The table's frame is elegantly serpentined in the 1770s French manner illustrated by a 'cabriole' chair pattern in T. Malton's, Compleat Treatise on Perspective, 1775 (pl. 33). The design, with palm-flowered serpentined legs, relates to chairs supplied to Philip Yorke for Erdigg, North Wales and traditionally attributed to John Cobb (d. 1778) of St. Martin’s Lane, 'Upholsterer' to King George III, and from 1761 in partnership with William Vile (d. 1767) (J. Cragg, 'Room for improvement, the re-arrangement of room furnishings at Erdigg', Apollo, April 2002, p. 38, fig. 4).
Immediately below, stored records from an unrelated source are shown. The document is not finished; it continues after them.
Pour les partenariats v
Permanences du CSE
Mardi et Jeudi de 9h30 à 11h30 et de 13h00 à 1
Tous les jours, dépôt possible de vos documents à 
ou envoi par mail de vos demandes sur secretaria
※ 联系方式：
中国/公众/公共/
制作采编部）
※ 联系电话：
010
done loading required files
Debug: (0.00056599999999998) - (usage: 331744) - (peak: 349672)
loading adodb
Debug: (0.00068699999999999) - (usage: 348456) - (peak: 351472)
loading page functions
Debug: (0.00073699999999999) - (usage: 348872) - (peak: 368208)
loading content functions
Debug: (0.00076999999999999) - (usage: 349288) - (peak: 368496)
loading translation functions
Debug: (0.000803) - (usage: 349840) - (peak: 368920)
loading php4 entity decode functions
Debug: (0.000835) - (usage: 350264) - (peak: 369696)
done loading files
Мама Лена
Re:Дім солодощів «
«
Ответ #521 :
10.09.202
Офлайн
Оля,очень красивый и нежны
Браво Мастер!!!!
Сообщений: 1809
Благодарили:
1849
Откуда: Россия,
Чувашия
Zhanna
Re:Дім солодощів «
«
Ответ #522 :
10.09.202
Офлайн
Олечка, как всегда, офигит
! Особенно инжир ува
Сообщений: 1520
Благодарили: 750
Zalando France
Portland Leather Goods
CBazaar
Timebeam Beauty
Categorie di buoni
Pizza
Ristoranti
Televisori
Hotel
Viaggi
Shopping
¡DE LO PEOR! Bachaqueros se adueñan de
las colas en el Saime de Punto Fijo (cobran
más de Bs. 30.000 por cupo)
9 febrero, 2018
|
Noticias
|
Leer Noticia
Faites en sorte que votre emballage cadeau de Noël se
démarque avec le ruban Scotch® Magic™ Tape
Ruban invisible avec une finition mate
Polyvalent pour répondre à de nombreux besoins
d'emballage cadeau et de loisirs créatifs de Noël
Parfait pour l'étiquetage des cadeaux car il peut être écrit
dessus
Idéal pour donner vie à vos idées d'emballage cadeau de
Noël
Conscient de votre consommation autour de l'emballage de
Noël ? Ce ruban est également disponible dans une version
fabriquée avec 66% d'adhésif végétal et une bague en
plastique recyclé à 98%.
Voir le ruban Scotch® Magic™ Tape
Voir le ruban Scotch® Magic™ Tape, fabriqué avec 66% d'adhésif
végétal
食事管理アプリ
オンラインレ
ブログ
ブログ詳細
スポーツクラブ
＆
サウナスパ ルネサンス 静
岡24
A set of six side chairs, attributed to John Cobb and corresponding to the set in the Drawing Room at Erdigg, was sold anonymously, Christie's, New York, 18 October 2005, lot 422. Payments to John Cobb were made by Philip Yorke I of Erdigg in 1770 (Erdigg, guide book, 1978, p. 30).
A closely related serpentine mahogany Pembroke table was sold anonymously [50 Years of Collecting: The Decorative Arts of Georgian England], in these Rooms, 14 May 2003, lot 39 (£128,450). The latter was illustrated in C. Claxton-Stevens & S. Whittington, 18th Century English Furniture: The Norman Adams Collection, Woodbridge, 1985, pp. 320-1 and was previously in the collection of a deeply Symondsian collector, Frederick Poke.
A. Hepplewhite & Co's Cabinet-Maker's and Upholsterer's Guide, 1788, pl. 62, illustrates this type of mahogany table with the comment 'Pembroke tables are the most useful of this species of furniture: they may be of various shapes' and Sheraton adds that the name comes 'from the name of the lady who first gave orders for one of them' (T.Sheraton, Cabinet Dictionary, 1803). Hepplewhite also provides a pattern for a bowed 'leaf' with rounded corners (Hepplewhite, op. cit., pl. 64). This table evolved from the mid-18th century 'breakfast table' which furnished bedroom apartments and its serpentined and elegantly tapering legs terminating in scroll feet in the Louis XV manner relate to those on a dressing-stool published by Hepplewhite, ibid., pl. 16.